Local Minimum of Potential Function of Spherical Pendulum

[ovidiupetre]

Homework Statement

http://img13.imageshack.us/img13/5793/84188411.jpg

Homework Equations

Find a condition on b such that x = 0 is a local minimum of the potential function.

The Attempt at a Solution

To find local minimum, potential function (V) of the system should be written. V must be positive definite and derivative of V must be negative semi definite. I tried to write hundreds of potential functions that provide local minimum constraints but i can't get rid of sin and cos terms from derivative of V so i couldn't find a condition for b to show x = 0 is a local minimum of the potential function.

 

[fzero]

Which derivative of V must be negative? Also remember that if you write the equation of motion in terms of the force, you can get a nice expression for the potential.

 

[ovidiupetre]

Which derivative of V must be negative? Also remember that if you write the equation of motion in terms of the force, you can get a nice expression for the potential.

First derivative of course. I couldn't get a nice expression for the potential, my equations are not simplifiable.

 

[praharmitra]

The equations of motion are of the form
$$\ddot{x} = -\frac{\partial V}{\partial x}$$
From this you can read off V. Now that you have the function V(x), what are the conditions for such a function to have a minimum at x=0 ?

 

[ovidiupetre]

The equations of motion are of the form
$$\ddot{x} = -\frac{\partial V}{\partial x}$$
From this you can read off V. Now that you have the function V(x), what are the conditions for such a function to have a minimum at x=0 ?

V is a candidate Lyapunov function and it must be positive definite. Moreover, first derivative of V must be negative semi definite in order to x = 0 be local minimum.

 

[fzero]

The first derivative vanishes at an extremum. The second derivative is used to distinguish between local maxima and minima. You don't need to solve for V explicitly to do this problem, but it's not that hard to do so.

 

[ovidiupetre]

The first derivative vanishes at an extremum. The second derivative is used to distinguish between local maxima and minima.

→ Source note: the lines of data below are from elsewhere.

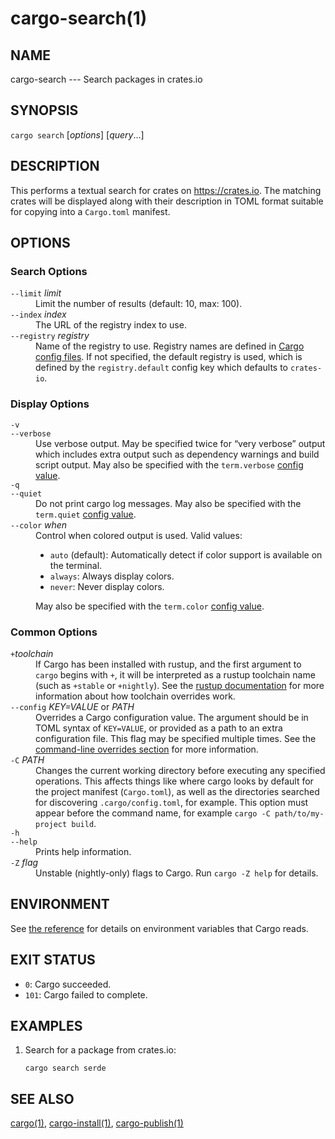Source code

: # cargo-search(1)

## NAME

cargo-search --- Search packages in crates.io

## SYNOPSIS

`cargo search` [_options_] [_query_...]

## DESCRIPTION

This performs a textual search for crates on <https://crates.io>. The matching
crates will be displayed along with their description in TOML format suitable
for copying into a `Cargo.toml` manifest.

## OPTIONS

### Search Options

<dl>

<dt class="option-term" id="option-cargo-search---limit"><a class="option-anchor" href="#option-cargo-search---limit"></a><code>--limit</code> <em>limit</em></dt>
<dd class="option-desc">Limit the number of results (default: 10, max: 100).</dd>


<dt class="option-term" id="option-cargo-search---index"><a class="option-anchor" href="#option-cargo-search---index"></a><code>--index</code> <em>index</em></dt>
<dd class="option-desc">The URL of the registry index to use.</dd>



<dt class="option-term" id="option-cargo-search---registry"><a class="option-anchor" href="#option-cargo-search---registry"></a><code>--registry</code> <em>registry</em></dt>
<dd class="option-desc">Name of the registry to use. Registry names are defined in <a href="../reference/config.html">Cargo config
files</a>. If not specified, the default registry is used,
which is defined by the <code>registry.default</code> config key which defaults to
<code>crates-io</code>.</dd>



</dl>

### Display Options

<dl>
<dt class="option-term" id="option-cargo-search--v"><a class="option-anchor" href="#option-cargo-search--v"></a><code>-v</code></dt>
<dt class="option-term" id="option-cargo-search---verbose"><a class="option-anchor" href="#option-cargo-search---verbose"></a><code>--verbose</code></dt>
<dd class="option-desc">Use verbose output. May be specified twice for “very verbose” output which
includes extra output such as dependency warnings and build script output.
May also be specified with the <code>term.verbose</code>
<a href="../reference/config.html">config value</a>.</dd>


<dt class="option-term" id="option-cargo-search--q"><a class="option-anchor" href="#option-cargo-search--q"></a><code>-q</code></dt>
<dt class="option-term" id="option-cargo-search---quiet"><a class="option-anchor" href="#option-cargo-search---quiet"></a><code>--quiet</code></dt>
<dd class="option-desc">Do not print cargo log messages.
May also be specified with the <code>term.quiet</code>
<a href="../reference/config.html">config value</a>.</dd>


<dt class="option-term" id="option-cargo-search---color"><a class="option-anchor" href="#option-cargo-search---color"></a><code>--color</code> <em>when</em></dt>
<dd class="option-desc">Control when colored output is used. Valid values:</p>
<ul>
<li><code>auto</code> (default): Automatically detect if color support is available on the
terminal.</li>
<li><code>always</code>: Always display colors.</li>
<li><code>never</code>: Never display colors.</li>
</ul>
<p>May also be specified with the <code>term.color</code>
<a href="../reference/config.html">config value</a>.</dd>


</dl>

### Common Options

<dl>

<dt class="option-term" id="option-cargo-search-+toolchain"><a class="option-anchor" href="#option-cargo-search-+toolchain"></a><code>+</code><em>toolchain</em></dt>
<dd class="option-desc">If Cargo has been installed with rustup, and the first argument to <code>cargo</code>
begins with <code>+</code>, it will be interpreted as a rustup toolchain name (such
as <code>+stable</code> or <code>+nightly</code>).
See the <a href="https://rust-lang.github.io/rustup/overrides.html">rustup documentation</a>
for more information about how toolchain overrides work.</dd>


<dt class="option-term" id="option-cargo-search---config"><a class="option-anchor" href="#option-cargo-search---config"></a><code>--config</code> <em>KEY=VALUE</em> or <em>PATH</em></dt>
<dd class="option-desc">Overrides a Cargo configuration value. The argument should be in TOML syntax of <code>KEY=VALUE</code>,
or provided as a path to an extra configuration file. This flag may be specified multiple times.
See the <a href="../reference/config.html#command-line-overrides">command-line overrides section</a> for more information.</dd>


<dt class="option-term" id="option-cargo-search--C"><a class="option-anchor" href="#option-cargo-search--C"></a><code>-C</code> <em>PATH</em></dt>
<dd class="option-desc">Changes the current working directory before executing any specified operations. This affects
things like where cargo looks by default for the project manifest (<code>Cargo.toml</code>), as well as
the directories searched for discovering <code>.cargo/config.toml</code>, for example. This option must
appear before the command name, for example <code>cargo -C path/to/my-project build</code>.</dd>


<dt class="option-term" id="option-cargo-search--h"><a class="option-anchor" href="#option-cargo-search--h"></a><code>-h</code></dt>
<dt class="option-term" id="option-cargo-search---help"><a class="option-anchor" href="#option-cargo-search---help"></a><code>--help</code></dt>
<dd class="option-desc">Prints help information.</dd>


<dt class="option-term" id="option-cargo-search--Z"><a class="option-anchor" href="#option-cargo-search--Z"></a><code>-Z</code> <em>flag</em></dt>
<dd class="option-desc">Unstable (nightly-only) flags to Cargo. Run <code>cargo -Z help</code> for details.</dd>


</dl>


## ENVIRONMENT

See [the reference](../reference/environment-variables.html) for
details on environment variables that Cargo reads.


## EXIT STATUS

* `0`: Cargo succeeded.
* `101`: Cargo failed to complete.


## EXAMPLES

1. Search for a package from crates.io:

       cargo search serde

## SEE ALSO
[cargo(1)](cargo.html), [cargo-install(1)](cargo-install.html), [cargo-publish(1)](cargo-publish.html)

You don't need to solve for V explicitly to do this problem, but it's not that hard to do so.

Problem is not about solving V, the problem is "construction of V". If i construct V, i can find a condition to make x = 0 local minimum by looking negative definiteness of the derivative of V.

 

[fzero]

Problem is not about solving V, the problem is "construction of V". If i construct V, i can find a condition to make x = 0 local minimum by looking negative definiteness of the derivative of V.

You're given the first derivative of V. This is enough information to compute the second derivative and find the condition.

 

[ovidiupetre]

You're given the first derivative of V. This is enough information to compute the second derivative and find the condition.

First derivative of potential function is not given. Construction of potential function (V) is the aim or the step that is needed to pass. When you construct potential function, the rest is easy.

 

[fzero]

First derivative of potential function is not given. Construction of potential function (V) is the aim or the step that is needed to pass. When you construct potential function, the rest is easy.

As I explained in post #2, you can relate the acceleration to the potential. praharmitra gave you the formula up to a factor of the mass of the particle in post #4.